Хотя и этого ему хватило выше крыши. Сталкер хрипит и плюётся красным фаршем. Что оно такое, обед, смешанный с кровью, или действительно фарш из внутренних органов, неясно. Я опоздал! Столько пас его и банально опоздал на полминутки! Переполненный горечью этой мысли, подбегаю к нему и хватаю обломки труб, раскидываю их остервенело. На лице, чёрном от грязи, белеют глаза, выпяченные, округлившиеся от страданий и отчаяния. Окровавленные зубы скрежещут от боли.
— Держись, братан, держись, — заговариваю с ним, высвобождая его тело из-под пресса труб.
— Оставь меня! Дай подохнуть спокойно, бандюковая сука! — прекратив скрежетать, цедит он сквозь зубы. Соображалка у парня явно сошла с рельс, если, конечно, это не предсмертный бред уже. — Нет у меня ни хера, — не унимается он. — Весь хабар скинул, когда тикал!
На всякий случай я отбираю у него оружие и тащу на горбу в свой излюбленный схрон, координаты которого мне некогда сдал Шелест. Пацан мямлит ещё несколько невнятных фраз и вырубается. Так лучше. Таранить его в убежище под аккомпанемент проклятий — не радужная перспектива…

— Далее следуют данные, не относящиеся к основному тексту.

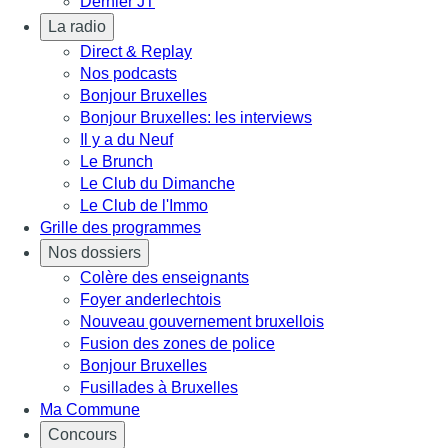
Dernier JT
La radio
Direct & Replay
Nos podcasts
Bonjour Bruxelles
Bonjour Bruxelles: les interviews
Il y a du Neuf
Le Brunch
Le Club du Dimanche
Le Club de l'Immo
Grille des programmes
Nos dossiers
Colère des enseignants
Foyer anderlechtois
Nouveau gouvernement bruxellois
Fusion des zones de police
Bonjour Bruxelles
Fusillades à Bruxelles
Ma Commune
Concours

Очнулся он лишь трое суток спустя. Подлатал я его к этому времени хорошенько, всеми возможными средствами. Безусловно, не брезговал артефактами. Только вот один неприятный момент всплыл, черепушка у пацана оказалась проломленной. Долбаный карлик и его трубы! И хотя все раны уже затянулись под воздействием тех ништяков, которыми я молодого обложил, не факт, что мозг остался без повреждений.
С нетерпением жду, когда же он придёт в себя. И дожидаюсь.
— Хде… я-а? — слипшиеся губы ворочаются с неимоверным трудом.
Интересно, почему, когда человек приходит в себя, он задаёт именно этот вопрос? Словно в беспамятстве просто обязан залететь куда-нибудь за край света!
— На болотах, вестимо, братан. — Я улыбаюсь, заслышав вполне связную речь и увидев глаза, в которых светится искра разума.
— Хде-хде?.. — испуганно переспрашивает он и пытается подняться, но ремни, которыми я его притянул к обеденному столу, послужившему и операционным, не позволяют.
— На хрена… ты меня с-связ-зал… — уже со злостью в голосе цедит он сквозь зубы. Ничего, ничего, если злится, значит, будет жить. Эмоции — это хорошо, с головой всё в порядке. Хотя время покажет.
— Дёргался ты много, сильно мешал. А что, совсем ничего не помнишь? — Я улыбаюсь как могу лучезарно, чем немного его успокаиваю.
— Помню… конечно. — Он напрягается, пытаясь отделить недавние реальные события от последующего горячечного бреда. — Ты меня… вытащил из посёлка. — Память возвращается к нему. — Сектантов там было… как мошки. Как ты… мимо них прошёл?